The next president, and the next Congress (though I hold out little hope for it), may well have to directly confront the courts if they:
- Use anything other than the Constitution as a basis for decisions rendered. There may be a place for foreign-law concepts in the US, but if there is, it will have to be incorporated into the law through legislation and/or constitutional amendments, not forced in through judicial fiat.
- Issue opinions that are clearly in conflict with the Constitution’s plain language, as per the 2nd Amendment example above.
- Overstep their bounds in law-enforcement matters that are solely within the purview of the executive branch and congressional oversight. The micro-management of surveillance of non-citizens comes immediately to mind.
One of the more important questions voters will need to ask themselves is how the various presidential candidates, if elected, might respond to the need to confront the courts.
I believe that the Democratic candidates will rush to implement the ones they like, even absent the legislative authority to do so, and that they will defy the ones they don’t like. As with Beck and Bill Clinton, if there isn’t legislation enabling a decision to take effect, the position not to enforce would appear ordinarily to be defensible, in fact, usually required.
Of the five GOP candidates who appear to be viable, here are my takes. The first four are guesses, while about the last one I am nearly certain:
- Giuliani — I suspect he will be defiant if he feels that he has the justification. He may even relish the challenge. The downside is that he may accept or even agree with a gun-grabbing court ruling.
- Thompson — Better on the issues that might be chosen for confrontation, but may be less willing to assert himself.
- McCain — Like everything else with McCain, almost impossible to predict. My guess is that any confrontation would be based more on opportunism than on principle.
- Huckabee — I see little reason to expect anything but acquiescence.
- Romney — Mitt Romney is a smart guy, and a Harvard Law grad, so he doesn’t seem to deserve the benefit of any kind of doubt over what he did in, and to, the rule of law in Massachusetts while he was its governor:
– First, state provision of subsidized abortion services, while “required” by Supreme Judicial Court decisions, has most likely never been formally enacted into law, and therefore is not the law of the state. Yet in RomneyCare, the former governor has at a minimum given the practice wider validity and acceptance.

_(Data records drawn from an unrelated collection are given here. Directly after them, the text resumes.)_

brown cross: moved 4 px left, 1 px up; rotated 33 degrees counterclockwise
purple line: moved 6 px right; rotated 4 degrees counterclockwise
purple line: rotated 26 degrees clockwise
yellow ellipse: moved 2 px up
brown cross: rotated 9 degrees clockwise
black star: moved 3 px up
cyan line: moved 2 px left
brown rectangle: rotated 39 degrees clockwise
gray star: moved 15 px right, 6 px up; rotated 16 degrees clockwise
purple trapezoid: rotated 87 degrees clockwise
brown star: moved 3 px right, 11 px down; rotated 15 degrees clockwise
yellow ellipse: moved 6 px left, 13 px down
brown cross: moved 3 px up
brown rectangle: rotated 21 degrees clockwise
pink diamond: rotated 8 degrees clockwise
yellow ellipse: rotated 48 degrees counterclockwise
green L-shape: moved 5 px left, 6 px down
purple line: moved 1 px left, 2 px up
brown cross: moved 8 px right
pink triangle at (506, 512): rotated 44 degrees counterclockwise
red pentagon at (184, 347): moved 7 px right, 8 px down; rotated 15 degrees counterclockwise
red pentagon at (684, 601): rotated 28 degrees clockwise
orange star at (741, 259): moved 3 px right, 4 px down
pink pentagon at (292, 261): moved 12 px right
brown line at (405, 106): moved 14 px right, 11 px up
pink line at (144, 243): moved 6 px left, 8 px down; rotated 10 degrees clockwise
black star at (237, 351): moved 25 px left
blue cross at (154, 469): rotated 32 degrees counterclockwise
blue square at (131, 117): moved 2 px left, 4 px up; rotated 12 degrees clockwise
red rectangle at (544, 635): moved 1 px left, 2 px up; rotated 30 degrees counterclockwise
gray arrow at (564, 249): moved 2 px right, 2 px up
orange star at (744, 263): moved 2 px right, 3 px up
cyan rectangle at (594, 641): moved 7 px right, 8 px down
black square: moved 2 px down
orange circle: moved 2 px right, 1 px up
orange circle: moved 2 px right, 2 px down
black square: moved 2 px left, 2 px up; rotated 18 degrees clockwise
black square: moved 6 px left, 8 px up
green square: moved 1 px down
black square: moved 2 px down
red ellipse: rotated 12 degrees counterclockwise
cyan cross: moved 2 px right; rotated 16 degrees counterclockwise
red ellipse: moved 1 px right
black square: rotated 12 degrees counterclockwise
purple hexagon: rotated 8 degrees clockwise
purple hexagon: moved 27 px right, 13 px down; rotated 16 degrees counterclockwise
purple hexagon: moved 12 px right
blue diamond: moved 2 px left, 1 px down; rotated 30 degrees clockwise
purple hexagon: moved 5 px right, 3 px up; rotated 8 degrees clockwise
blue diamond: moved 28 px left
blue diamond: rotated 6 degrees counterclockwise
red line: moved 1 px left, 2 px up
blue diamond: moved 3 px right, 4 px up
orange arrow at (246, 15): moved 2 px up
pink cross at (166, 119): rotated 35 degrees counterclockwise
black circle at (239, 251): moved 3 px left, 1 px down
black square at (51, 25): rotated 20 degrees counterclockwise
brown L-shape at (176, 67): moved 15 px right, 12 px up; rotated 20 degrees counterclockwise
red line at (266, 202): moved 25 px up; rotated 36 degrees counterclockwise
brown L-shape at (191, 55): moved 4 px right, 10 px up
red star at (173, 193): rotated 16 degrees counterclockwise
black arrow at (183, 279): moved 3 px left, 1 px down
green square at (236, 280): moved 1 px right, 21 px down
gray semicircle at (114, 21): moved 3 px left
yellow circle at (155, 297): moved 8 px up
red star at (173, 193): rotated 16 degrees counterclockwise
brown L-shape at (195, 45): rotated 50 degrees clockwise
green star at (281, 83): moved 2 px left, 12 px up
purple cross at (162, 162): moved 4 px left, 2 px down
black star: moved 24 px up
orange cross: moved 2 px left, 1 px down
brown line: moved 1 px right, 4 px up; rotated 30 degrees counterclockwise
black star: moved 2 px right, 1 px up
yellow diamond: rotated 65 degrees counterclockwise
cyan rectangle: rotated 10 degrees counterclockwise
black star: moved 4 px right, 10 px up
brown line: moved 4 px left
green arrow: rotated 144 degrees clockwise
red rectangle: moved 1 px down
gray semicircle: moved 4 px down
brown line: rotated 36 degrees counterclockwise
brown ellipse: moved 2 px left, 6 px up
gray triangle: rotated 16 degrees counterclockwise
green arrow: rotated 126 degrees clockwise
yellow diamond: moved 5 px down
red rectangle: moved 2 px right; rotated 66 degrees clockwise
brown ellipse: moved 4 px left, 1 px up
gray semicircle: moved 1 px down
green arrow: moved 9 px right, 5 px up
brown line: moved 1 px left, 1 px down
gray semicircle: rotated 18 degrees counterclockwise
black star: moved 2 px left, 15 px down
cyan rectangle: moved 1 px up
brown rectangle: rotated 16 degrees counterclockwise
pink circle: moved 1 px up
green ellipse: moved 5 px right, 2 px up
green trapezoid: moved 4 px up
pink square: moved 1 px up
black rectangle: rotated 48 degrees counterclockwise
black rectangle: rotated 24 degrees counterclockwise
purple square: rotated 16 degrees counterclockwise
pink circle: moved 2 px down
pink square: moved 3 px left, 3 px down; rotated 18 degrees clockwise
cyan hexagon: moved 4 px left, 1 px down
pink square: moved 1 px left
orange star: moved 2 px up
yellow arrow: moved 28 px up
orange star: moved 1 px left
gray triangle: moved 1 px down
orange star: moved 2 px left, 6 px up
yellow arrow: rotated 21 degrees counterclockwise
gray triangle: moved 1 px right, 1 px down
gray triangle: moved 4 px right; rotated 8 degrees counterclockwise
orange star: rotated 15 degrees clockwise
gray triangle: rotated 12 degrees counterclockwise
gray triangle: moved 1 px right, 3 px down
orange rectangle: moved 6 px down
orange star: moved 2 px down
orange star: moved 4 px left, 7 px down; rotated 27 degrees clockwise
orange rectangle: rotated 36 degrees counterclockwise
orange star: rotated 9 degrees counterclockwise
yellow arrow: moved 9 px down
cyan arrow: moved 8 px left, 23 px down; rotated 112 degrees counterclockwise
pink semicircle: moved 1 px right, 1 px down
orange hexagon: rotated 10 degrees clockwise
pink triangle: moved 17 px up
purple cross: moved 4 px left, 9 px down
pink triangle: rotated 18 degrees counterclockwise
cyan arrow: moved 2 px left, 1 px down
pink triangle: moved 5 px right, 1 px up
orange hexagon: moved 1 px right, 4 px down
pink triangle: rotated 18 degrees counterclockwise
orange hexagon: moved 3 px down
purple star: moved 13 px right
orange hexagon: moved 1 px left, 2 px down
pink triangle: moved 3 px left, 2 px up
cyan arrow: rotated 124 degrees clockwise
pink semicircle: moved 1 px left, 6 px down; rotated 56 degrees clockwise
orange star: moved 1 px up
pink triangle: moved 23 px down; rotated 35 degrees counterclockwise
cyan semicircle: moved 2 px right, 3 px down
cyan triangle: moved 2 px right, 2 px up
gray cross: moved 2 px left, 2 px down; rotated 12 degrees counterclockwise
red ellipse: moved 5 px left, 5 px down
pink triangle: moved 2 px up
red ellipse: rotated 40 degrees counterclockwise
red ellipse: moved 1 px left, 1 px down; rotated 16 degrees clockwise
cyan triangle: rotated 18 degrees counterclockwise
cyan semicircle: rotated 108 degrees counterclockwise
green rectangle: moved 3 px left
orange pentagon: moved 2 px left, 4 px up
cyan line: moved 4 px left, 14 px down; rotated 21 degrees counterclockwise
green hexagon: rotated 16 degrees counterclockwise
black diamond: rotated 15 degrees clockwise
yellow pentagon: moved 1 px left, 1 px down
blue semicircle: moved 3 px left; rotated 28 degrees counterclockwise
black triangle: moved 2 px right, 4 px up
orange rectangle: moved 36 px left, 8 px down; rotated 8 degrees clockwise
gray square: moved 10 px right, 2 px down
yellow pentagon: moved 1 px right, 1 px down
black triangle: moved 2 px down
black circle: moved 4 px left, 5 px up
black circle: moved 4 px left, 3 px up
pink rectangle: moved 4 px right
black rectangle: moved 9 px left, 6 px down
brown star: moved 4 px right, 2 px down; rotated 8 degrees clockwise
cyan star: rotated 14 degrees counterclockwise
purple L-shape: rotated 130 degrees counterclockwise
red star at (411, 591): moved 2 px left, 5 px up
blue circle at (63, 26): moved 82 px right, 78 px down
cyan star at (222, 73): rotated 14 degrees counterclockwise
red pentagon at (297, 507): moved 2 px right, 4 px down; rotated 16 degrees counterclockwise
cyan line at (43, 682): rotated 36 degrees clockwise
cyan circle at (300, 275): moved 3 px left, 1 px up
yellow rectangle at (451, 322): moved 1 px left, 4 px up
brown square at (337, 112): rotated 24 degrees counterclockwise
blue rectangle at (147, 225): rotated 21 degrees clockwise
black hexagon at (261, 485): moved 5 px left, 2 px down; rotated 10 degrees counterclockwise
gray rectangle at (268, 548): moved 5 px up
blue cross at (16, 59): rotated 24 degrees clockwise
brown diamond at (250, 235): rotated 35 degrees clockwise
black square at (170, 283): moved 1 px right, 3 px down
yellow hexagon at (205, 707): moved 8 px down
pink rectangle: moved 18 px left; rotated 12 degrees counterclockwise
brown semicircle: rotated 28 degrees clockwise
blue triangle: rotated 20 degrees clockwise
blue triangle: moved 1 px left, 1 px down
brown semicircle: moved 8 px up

And if subsidized abortion services somehow were specifically authorized in the RomneyCare law’s text, he has fully legalized subsidized abortion services in the Bay State for the first time — and he has done it after he had a supposed epiphany over the fundamental immorality of abortion.
– Second, in his handling of the same-sex marriage issue, he has shown, despite surely knowing better, that he is indifferent to the strict relationship boundaries between the branches of state government in Massachusetts. The SJC’s Goodridge “ruling” was first, not enforceable without enabling legislation, and second, did not itself pass a constitutional stench test, let alone a smell test. Yet Romney implemented something that never became law, and constitutionally couldn’t become law. Not only did he not have to implement same-sex marriage, by doing so he violated his own sworn duty to defend the state’s constitution.
While the first four candidates noted may or may not be up to the challenge of confronting a runaway judicial system, we know for certain from Mitt Romney’s conduct while governor that he is not. In fact, Romney record indicates that he is more likely to encourage our ongoing devolution into government by whim and our further abandonment of government by rule of law. Absent satisfactory explanations for all of this, he is clearly an unacceptable presidential candidate.